─── Data to use

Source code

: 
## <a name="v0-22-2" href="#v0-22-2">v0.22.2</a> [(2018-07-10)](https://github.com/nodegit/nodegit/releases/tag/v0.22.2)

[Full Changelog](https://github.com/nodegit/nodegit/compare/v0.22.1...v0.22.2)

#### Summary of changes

──────

Try it: Pull from the data each line where the string "github" turns up.

Answer space:
## <a name="v0-22-2" href="#v0-22-2">v0.22.2</a> [(2018-07-10)](https://github.com/nodegit/nodegit/releases/tag/v0.22.2)
[Full Changelog](https://github.com/nodegit/nodegit/compare/v0.22.1...v0.22.2)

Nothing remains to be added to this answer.